In the records that come next, find every line with "family". Return those lines.

> The data
+--

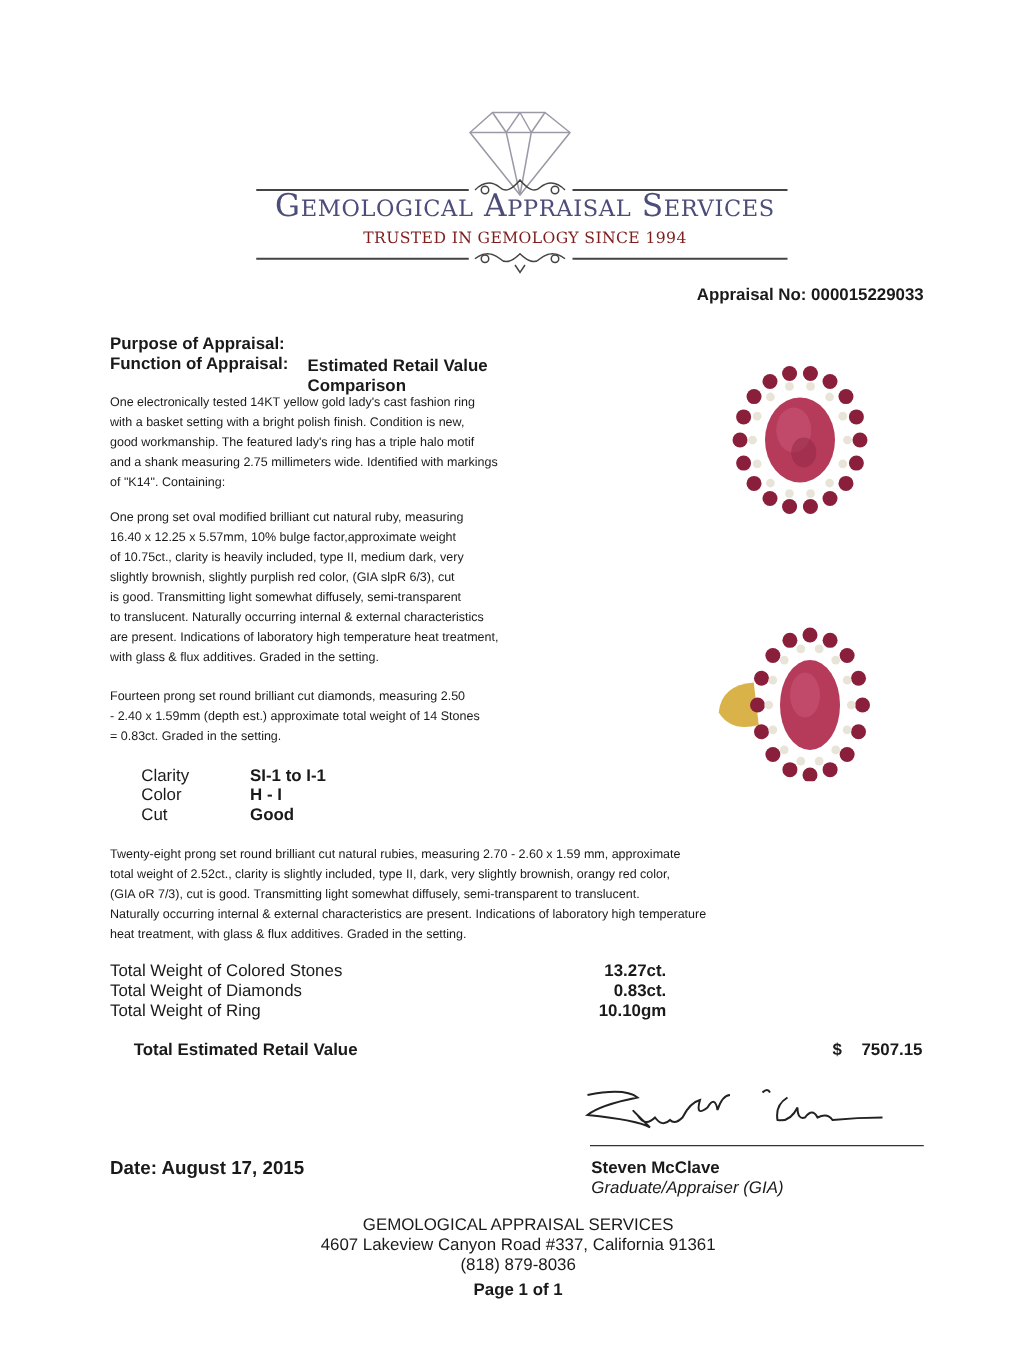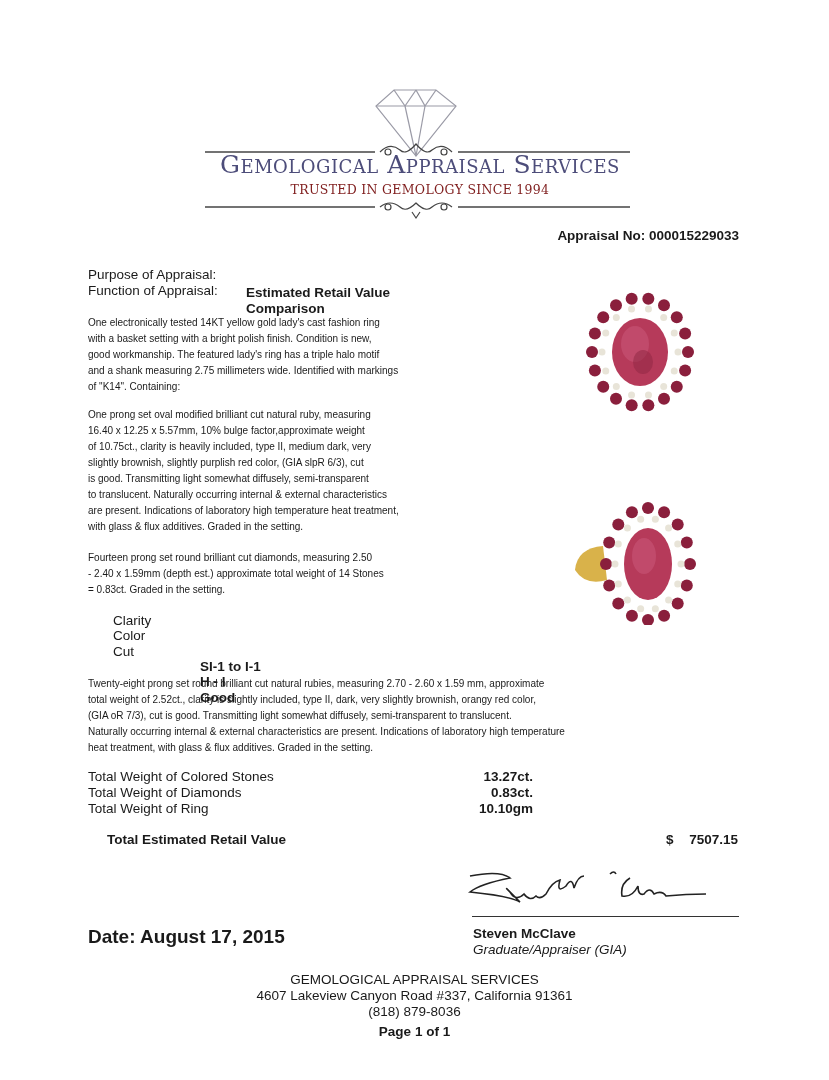--- a/index.html
+++ b/index.html
@@ -8,7 +8,7 @@
     .brand-name { position: absolute; left: 200px; top: 150px; width: 440px; text-align: center; font-family: "DejaVu Serif", serif; font-size: 25px; letter-spacing: 0.5px; color: #4d4d7a; font-variant: small-caps; white-space: nowrap; }
     .brand-tag { position: absolute; left: 200px; top: 182px; width: 440px; text-align: center; font-family: "DejaVu Serif", serif; font-size: 12.5px; letter-spacing: 0.3px; color: #7f1d1d; white-space: nowrap; }
     .appraisal-no { position: absolute; right: 90px; top: 228px; font-weight: bold; font-size: 13.5px; }
-    .kv-label { position: absolute; left: 88px; font-size: 13.5px; }
+    .kv-label { position: absolute; left: 88px; font-size: 13.5px; font-weight: bold; }
     .kv-val { position: absolute; left: 246px; font-size: 13.5px; font-weight: bold; margin-top: 18px; }
     .para { position: absolute; left: 88px; font-size: 10px; line-height: 16px; white-space: pre-line; }
     .grade-label { position: absolute; left: 113px; font-size: 13.5px; }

+--

> Result
     .brand-name { position: absolute; left: 200px; top: 150px; width: 440px; text-align: center; font-family: "DejaVu Serif", serif; font-size: 25px; letter-spacing: 0.5px; color: #4d4d7a; font-variant: small-caps; white-space: nowrap; }
     .brand-tag { position: absolute; left: 200px; top: 182px; width: 440px; text-align: center; font-family: "DejaVu Serif", serif; font-size: 12.5px; letter-spacing: 0.3px; color: #7f1d1d; white-space: nowrap; }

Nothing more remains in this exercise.